Martin Campbell (born 24 October 1943) is a New Zealand film and television director based in the United Kingdom. He is known for having directed The Mask of Zorro as well as the James Bond films GoldenEye and Casino Royale. He won a BAFTA for his direction of the 1985 television serial Edge of Darkness.

Life and career
Born in Hastings, New Zealand, Campbell moved to London, where he began his career as a director of softcore sex comedies and action television series in the 1970s. He went on to direct two James Bond films, 1995's GoldenEye, starring Pierce Brosnan, and 2006's Casino Royale, starring Daniel Craig. At 62 years old, Campbell was the oldest director in the series' history, beating the previous record set by Lewis Gilbert. Campbell stated that he was offered the opportunity to direct further James Bond films after GoldenEye; however, he found the plots to be limiting and only considered directing further films if working with a new Bond actor - as he subsequently did with Daniel Craig on Casino Royale.

He directed two Zorro films: The Mask of Zorro (1998) and The Legend of Zorro (2005), both starring Antonio Banderas and Catherine Zeta-Jones. Campbell also directed the 2011 film adaptation of the DC Comics superhero Green Lantern, as well as The Foreigner (2017), starring Jackie Chan.

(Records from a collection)

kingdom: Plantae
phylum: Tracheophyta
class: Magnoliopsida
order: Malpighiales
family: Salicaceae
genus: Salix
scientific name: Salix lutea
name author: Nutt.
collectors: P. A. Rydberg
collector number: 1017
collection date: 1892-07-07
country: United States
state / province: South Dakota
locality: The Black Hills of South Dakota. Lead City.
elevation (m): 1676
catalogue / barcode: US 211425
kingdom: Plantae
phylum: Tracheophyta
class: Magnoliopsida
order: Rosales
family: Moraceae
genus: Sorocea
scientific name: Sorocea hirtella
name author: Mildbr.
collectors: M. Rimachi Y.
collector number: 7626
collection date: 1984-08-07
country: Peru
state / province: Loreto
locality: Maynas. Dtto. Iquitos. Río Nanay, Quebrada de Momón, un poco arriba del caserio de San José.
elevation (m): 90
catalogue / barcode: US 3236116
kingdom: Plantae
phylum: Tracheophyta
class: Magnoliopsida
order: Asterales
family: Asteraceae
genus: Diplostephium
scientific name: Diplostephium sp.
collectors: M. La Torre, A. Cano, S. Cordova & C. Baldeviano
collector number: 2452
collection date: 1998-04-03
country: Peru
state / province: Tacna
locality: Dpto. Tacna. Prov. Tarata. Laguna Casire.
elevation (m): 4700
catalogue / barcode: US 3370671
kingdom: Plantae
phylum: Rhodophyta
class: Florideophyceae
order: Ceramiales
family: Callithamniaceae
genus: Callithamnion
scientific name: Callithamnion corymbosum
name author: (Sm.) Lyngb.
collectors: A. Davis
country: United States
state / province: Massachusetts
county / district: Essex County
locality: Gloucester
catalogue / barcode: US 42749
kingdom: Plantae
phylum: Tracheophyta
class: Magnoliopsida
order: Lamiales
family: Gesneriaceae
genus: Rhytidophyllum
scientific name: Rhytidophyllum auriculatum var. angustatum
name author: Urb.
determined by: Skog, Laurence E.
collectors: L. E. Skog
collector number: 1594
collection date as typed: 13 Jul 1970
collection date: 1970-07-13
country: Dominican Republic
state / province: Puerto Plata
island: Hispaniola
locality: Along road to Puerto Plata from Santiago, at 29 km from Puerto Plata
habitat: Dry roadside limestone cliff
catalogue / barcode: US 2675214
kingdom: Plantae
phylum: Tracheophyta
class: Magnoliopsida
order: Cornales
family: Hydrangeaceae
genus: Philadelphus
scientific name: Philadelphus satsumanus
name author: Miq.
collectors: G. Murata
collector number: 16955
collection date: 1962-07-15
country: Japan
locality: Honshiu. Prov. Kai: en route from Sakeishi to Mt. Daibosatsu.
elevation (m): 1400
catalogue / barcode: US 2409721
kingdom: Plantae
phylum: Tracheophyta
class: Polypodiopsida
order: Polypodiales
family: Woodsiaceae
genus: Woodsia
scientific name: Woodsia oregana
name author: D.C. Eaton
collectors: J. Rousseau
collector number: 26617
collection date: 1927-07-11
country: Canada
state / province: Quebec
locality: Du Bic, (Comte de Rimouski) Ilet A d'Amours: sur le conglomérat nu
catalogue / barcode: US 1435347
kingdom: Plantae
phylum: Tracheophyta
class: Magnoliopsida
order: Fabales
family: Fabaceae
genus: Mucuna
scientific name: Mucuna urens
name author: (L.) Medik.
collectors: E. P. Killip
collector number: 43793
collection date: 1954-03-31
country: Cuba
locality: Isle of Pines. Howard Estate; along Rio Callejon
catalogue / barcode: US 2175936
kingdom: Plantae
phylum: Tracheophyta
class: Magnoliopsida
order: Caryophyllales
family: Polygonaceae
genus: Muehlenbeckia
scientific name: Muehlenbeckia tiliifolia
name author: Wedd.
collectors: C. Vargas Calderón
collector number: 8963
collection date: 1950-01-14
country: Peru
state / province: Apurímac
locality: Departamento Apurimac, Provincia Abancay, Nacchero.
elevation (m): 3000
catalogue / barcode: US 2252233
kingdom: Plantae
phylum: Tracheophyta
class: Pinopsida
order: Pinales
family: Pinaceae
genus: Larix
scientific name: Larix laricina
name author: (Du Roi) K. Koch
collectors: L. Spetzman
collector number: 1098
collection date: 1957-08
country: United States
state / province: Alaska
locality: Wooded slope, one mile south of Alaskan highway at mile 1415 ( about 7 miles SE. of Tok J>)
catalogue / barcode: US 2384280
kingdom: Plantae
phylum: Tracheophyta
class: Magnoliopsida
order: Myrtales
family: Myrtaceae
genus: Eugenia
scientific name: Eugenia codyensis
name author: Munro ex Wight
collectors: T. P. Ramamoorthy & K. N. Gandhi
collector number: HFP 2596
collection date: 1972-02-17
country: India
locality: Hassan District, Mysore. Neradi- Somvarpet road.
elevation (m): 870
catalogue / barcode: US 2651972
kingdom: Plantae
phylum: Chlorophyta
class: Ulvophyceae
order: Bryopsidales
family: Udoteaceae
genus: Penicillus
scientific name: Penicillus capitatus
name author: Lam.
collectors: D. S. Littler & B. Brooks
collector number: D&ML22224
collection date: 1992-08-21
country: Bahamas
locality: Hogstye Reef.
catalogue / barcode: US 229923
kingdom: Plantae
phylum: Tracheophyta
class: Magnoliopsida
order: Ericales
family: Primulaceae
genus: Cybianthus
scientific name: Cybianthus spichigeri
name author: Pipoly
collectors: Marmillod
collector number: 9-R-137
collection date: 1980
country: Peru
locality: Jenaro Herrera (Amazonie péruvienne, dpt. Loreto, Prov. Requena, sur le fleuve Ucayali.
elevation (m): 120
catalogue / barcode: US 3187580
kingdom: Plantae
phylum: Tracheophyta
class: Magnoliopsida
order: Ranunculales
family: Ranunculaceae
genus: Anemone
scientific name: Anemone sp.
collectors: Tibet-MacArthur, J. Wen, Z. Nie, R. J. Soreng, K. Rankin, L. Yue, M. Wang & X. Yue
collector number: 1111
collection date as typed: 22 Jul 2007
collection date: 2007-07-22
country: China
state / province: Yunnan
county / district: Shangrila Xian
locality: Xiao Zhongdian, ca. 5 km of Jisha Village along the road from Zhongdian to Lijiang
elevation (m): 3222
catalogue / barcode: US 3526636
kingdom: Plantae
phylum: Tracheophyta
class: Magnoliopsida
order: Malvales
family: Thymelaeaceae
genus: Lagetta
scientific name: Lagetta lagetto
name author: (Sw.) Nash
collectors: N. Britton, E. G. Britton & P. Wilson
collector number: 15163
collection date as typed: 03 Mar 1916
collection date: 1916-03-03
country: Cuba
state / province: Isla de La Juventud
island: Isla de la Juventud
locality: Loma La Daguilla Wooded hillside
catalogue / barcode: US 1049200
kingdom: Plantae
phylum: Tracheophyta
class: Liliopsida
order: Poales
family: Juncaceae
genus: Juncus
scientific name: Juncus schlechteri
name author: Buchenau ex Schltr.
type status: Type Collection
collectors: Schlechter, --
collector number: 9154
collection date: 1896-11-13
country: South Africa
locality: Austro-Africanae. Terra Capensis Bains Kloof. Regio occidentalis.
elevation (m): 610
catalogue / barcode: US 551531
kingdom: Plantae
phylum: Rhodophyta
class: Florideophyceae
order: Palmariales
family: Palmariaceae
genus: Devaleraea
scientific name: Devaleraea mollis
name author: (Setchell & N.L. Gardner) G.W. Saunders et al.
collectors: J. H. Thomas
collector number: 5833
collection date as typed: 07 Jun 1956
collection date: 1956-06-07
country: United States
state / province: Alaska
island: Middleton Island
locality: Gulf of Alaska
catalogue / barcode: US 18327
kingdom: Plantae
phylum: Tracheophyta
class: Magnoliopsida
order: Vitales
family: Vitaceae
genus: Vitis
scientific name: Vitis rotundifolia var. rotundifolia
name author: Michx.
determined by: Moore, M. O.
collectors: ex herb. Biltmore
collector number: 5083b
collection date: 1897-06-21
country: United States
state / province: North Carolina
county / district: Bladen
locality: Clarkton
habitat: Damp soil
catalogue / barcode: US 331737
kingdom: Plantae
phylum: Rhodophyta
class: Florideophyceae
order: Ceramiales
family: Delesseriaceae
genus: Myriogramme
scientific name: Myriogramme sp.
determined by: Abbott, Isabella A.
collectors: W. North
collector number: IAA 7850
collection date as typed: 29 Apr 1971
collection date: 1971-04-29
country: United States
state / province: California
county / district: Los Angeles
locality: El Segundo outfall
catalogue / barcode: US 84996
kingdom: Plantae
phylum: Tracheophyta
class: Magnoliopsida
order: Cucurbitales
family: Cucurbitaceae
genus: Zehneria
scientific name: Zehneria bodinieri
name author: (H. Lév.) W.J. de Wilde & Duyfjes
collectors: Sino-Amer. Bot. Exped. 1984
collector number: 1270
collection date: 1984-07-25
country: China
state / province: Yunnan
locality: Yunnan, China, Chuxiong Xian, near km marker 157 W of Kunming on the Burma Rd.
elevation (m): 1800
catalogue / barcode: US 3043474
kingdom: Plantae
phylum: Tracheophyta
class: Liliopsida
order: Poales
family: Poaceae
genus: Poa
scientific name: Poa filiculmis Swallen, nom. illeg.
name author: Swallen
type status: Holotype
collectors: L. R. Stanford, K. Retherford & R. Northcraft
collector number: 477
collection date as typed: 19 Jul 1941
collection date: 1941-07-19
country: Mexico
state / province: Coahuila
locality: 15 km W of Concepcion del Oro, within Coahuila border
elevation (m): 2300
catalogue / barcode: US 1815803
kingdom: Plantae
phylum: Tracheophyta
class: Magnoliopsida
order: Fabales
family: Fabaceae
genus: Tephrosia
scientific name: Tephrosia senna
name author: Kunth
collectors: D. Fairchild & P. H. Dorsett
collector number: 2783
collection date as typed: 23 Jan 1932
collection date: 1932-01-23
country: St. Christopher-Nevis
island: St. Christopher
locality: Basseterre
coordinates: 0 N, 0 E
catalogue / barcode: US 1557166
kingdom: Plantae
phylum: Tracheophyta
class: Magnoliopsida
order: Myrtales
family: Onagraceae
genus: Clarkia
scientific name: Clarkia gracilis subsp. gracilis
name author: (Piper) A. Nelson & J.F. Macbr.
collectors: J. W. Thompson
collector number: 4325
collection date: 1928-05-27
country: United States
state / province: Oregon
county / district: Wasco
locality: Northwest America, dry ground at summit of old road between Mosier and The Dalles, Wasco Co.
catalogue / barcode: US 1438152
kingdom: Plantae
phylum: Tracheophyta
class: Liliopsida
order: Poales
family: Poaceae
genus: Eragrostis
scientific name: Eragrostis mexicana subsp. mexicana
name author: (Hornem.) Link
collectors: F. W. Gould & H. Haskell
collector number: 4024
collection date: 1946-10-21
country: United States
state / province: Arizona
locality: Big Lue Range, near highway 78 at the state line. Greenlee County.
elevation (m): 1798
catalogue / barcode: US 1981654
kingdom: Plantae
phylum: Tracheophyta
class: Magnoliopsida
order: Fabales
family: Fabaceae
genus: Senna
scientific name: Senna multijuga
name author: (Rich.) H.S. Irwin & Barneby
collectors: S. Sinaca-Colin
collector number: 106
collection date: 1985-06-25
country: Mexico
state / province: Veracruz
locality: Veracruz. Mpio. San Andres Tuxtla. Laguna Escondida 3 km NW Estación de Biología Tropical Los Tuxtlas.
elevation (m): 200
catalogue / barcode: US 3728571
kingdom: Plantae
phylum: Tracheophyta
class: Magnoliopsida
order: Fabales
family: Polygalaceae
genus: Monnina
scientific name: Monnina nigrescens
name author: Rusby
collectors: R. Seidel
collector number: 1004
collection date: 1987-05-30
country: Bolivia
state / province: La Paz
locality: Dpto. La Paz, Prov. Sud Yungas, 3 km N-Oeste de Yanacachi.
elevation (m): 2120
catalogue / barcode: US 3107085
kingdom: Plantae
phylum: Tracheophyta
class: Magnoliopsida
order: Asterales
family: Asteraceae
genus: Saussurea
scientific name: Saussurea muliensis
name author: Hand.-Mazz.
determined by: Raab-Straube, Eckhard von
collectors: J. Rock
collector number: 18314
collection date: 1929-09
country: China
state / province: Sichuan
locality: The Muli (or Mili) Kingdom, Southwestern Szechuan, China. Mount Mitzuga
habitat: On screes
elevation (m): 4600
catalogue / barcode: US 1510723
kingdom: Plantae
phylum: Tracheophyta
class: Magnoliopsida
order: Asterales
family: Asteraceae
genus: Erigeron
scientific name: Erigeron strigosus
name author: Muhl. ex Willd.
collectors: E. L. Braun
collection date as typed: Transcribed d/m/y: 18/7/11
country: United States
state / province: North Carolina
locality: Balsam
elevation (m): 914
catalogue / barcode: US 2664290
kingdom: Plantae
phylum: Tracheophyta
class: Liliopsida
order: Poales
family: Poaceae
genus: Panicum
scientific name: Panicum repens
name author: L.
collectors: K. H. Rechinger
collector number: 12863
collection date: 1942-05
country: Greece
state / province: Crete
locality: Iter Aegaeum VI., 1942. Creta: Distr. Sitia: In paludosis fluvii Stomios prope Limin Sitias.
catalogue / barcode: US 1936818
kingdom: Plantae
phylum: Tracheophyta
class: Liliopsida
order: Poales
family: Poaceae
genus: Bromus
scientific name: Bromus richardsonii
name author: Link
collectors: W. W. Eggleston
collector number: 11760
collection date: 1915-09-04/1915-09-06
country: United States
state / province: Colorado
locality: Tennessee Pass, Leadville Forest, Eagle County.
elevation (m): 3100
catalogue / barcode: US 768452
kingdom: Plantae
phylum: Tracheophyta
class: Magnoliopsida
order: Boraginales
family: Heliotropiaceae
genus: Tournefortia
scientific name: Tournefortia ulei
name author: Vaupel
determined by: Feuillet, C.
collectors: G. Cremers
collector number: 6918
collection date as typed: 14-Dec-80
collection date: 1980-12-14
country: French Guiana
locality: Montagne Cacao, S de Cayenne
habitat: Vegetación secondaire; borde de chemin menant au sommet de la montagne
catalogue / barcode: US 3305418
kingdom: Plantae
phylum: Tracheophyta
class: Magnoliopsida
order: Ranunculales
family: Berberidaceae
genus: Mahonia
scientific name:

WHAT IS BEING ASKED: Resume the passage about director Martin Campbell, picking up right after its last sentence.

TASK OUTPUT:
On television, Campbell directed the film Cast a Deadly Spell and oversaw some of the more action-oriented episodes from the TV series The Professionals (1977–1983). However, his best-known work is the 1985 BBC Television drama serial Edge of Darkness, for which he won the British Academy Television Award for Best Director in 1986. Campbell has also directed a 2010 movie remake of Edge of Darkness, starring Mel Gibson and Ray Winstone. Campbell directed the first episode of the US TV series Last Resort.

Unreleased projects
In June 2007, Martin Campbell was in negotiations to replace Robert Schwentke as director of the film, now titled Unstoppable. Campbell was involved until March 2009, when Tony Scott came on board as director. Martin Campbell was chosen to direct Hunter Killer, but, on March 3, 2016, it was announced that Donovan Marsh would direct the film.

Filmography

Films

Television

See also
List of New Zealand film makers

References

External links
 

1943 births
Living people
Action film directors
BAFTA winners (people)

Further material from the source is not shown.